Fifty years ago, Chile’s road to socialism suffered a devastating defeat. On September 11, 1973, the Chilean military — spurred by elites, condoned by middle-class sectors, and backed by Washington — toppled Salvador Allende’s Unidad Popular (Popular Unity, UP), a vibrant but strained coalition government helmed by the Communist and Socialist parties. The coup, which global progressives recently commemorated, smashed workers’ organizations, popular movements, and democratic institutions, murdering thousands and sending orders of magnitude more to torture centers, concentration camps, and internal and international exile. In ushering in a seventeen-year dictatorship and laying the groundwork for thirty years of post-authoritarian free-market supremacy in Chile, it also seemed to eliminate one of the most promising experiments from working-class arsenals. The defeat of Allende’s socialist government, just three fast-paced years after its jubilant inauguration, appears to have crushed democratic socialist aspirations the world over. In the ensuing half century, why have socialists not replicated Chilean workers’ electrifying struggle?

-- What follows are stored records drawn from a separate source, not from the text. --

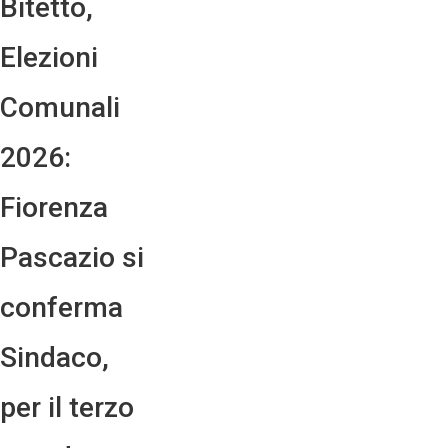
Bitetto,
Elezioni
Comunali
2026:
Fiorenza
Pascazio si
conferma
Sindaco,
per il terzo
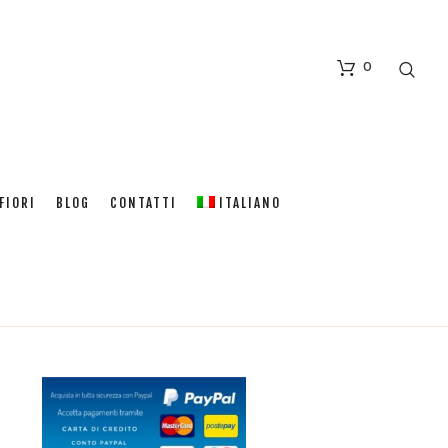
0
FIORI
BLOG
CONTATTI
ITALIANO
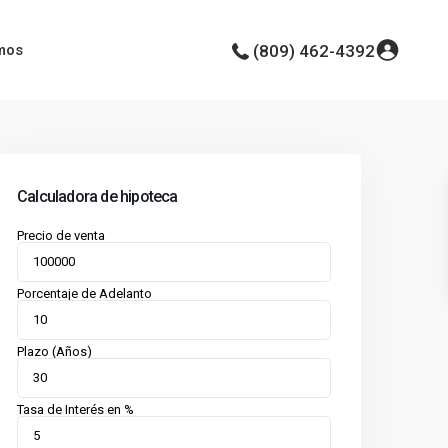
mos
(809) 462-4392
Calculadora de hipoteca
Precio de venta
Porcentaje de Adelanto
Plazo (Años)
Tasa de Interés en %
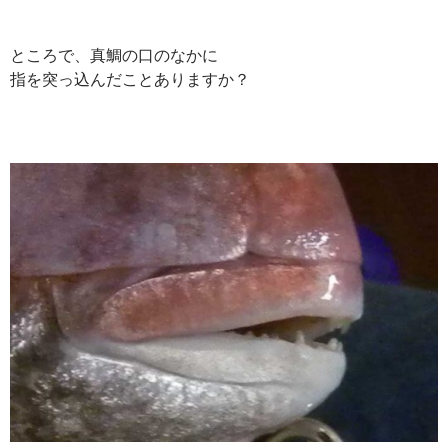
ところで、真鯛の口のなかに
指を突っ込んだことありますか？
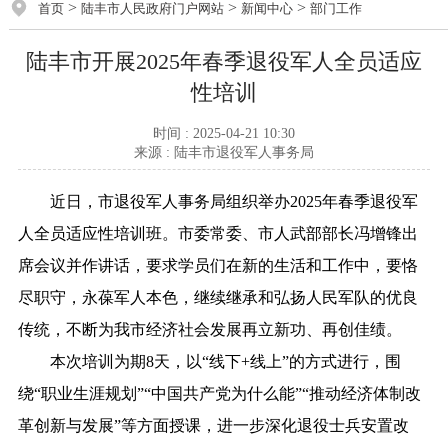
>
>
>
首页
陆丰市人民政府门户网站
新闻中心
部门工作
陆丰市开展2025年春季退役军人全员适应
性培训
时间 : 2025-04-21 10:30
来源 : 陆丰市退役军人事务局
近日，市退役军人事务局组织举办2025年春季退役军
人全员适应性培训班。市委常委、市人武部部长冯增锋出
席会议并作讲话，要求学员们在新的生活和工作中，要恪
尽职守，永葆军人本色，继续继承和弘扬人民军队的优良
传统，不断为我市经济社会发展再立新功、再创佳绩。
本次培训为期8天，以“线下+线上”的方式进行，围
绕“职业生涯规划”“中国共产党为什么能”“推动经济体制改
革创新与发展”等方面授课，进一步深化退役士兵安置改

To many radicals today, the UP’s road to socialism, the extraordinarily complex endeavor to build an “institutional apparatus of a new form of pluralistic, free socialist order,” as Allende put it, was doomed from the beginning.1 According to the dominant interpretation, the UP had to either moderate its aims and accommodate elites in order to survive, or abandon all compromise and sharpen the class struggle to accelerate decisive confrontation. Both options portended failure: slowing the process of change in pursuit of conciliation was capitulation; speeding it up toward a final showdown was suicide. After half a century, we must move beyond this dichotomized, and paralyzing, analysis of the UP’s alleged impasse.
One way to evaluate the Chilean road to socialism is by contrasting its trajectory with that of its present-day heirs. Just over fifty years after Allende’s 1970 triumph at the polls, Gabriel Boric, heading a new left alliance known as Apruebo Dignidad with the same Communist Party that anchored the UP, won runoffs following a second-place finish in the November 2021 elections. Both in the ’70s and today, promising radicals in power have succumbed to their opponents halfway into their mandates. Yet while brutal military intervention crushed the UP, Boric’s Apruebogovernment, built around the generation of radical activists spawned by the ground-shaking 2011 student movement and propelled to power in the aftermath of Chile’s 2019 mass rebellion, finds itself overtaken by a rising reactionary right after just two years in office.